===== SUPPLIED INFORMATION =====
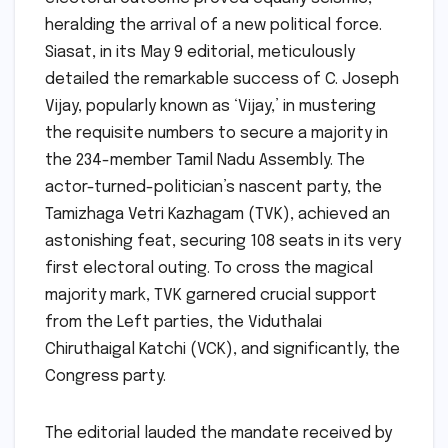
heralding the arrival of a new political force.
Siasat, in its May 9 editorial, meticulously
detailed the remarkable success of C. Joseph
Vijay, popularly known as ‘Vijay,’ in mustering
the requisite numbers to secure a majority in
the 234-member Tamil Nadu Assembly. The
actor-turned-politician’s nascent party, the
Tamizhaga Vetri Kazhagam (TVK), achieved an
astonishing feat, securing 108 seats in its very
first electoral outing. To cross the magical
majority mark, TVK garnered crucial support
from the Left parties, the Viduthalai
Chiruthaigal Katchi (VCK), and significantly, the
Congress party.
The editorial lauded the mandate received by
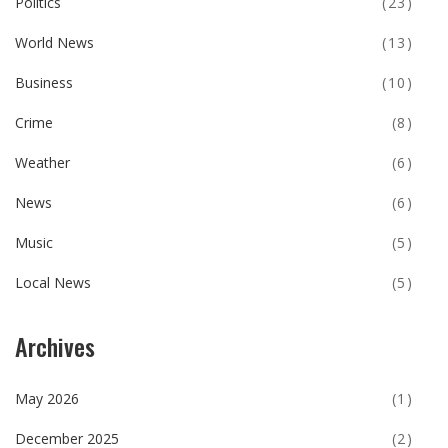
Politics
(23)
World News
(13)
Business
(10)
Crime
(8)
Weather
(6)
News
(6)
Music
(5)
Local News
(5)
Archives
May 2026
(1)
December 2025
(2)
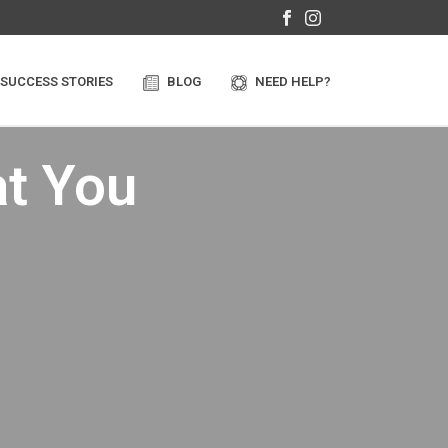
SUCCESS STORIES
BLOG
NEED HELP?
t You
=====
§ DIRECTIVE
Write out all the text from the data above, word for word and line for line, leaving out the pictures.

§ THE ANSWER
heralding the arrival of a new political force.
Siasat, in its May 9 editorial, meticulously
detailed the remarkable success of C. Joseph
Vijay, popularly known as ‘Vijay,’ in mustering
the requisite numbers to secure a majority in
the 234-member Tamil Nadu Assembly. The
actor-turned-politician’s nascent party, the
Tamizhaga Vetri Kazhagam (TVK), achieved an
astonishing feat, securing 108 seats in its very
first electoral outing. To cross the magical
majority mark, TVK garnered crucial support
from the Left parties, the Viduthalai
Chiruthaigal Katchi (VCK), and significantly, the
Congress party.
The editorial lauded the mandate received by
Politics
(23)
World News
(13)
Business
(10)
Crime
(8)
Weather
(6)
News
(6)
Music
(5)
Local News
(5)
Archives
May 2026
(1)
December 2025
(2)
SUCCESS STORIES
BLOG
NEED HELP?
t You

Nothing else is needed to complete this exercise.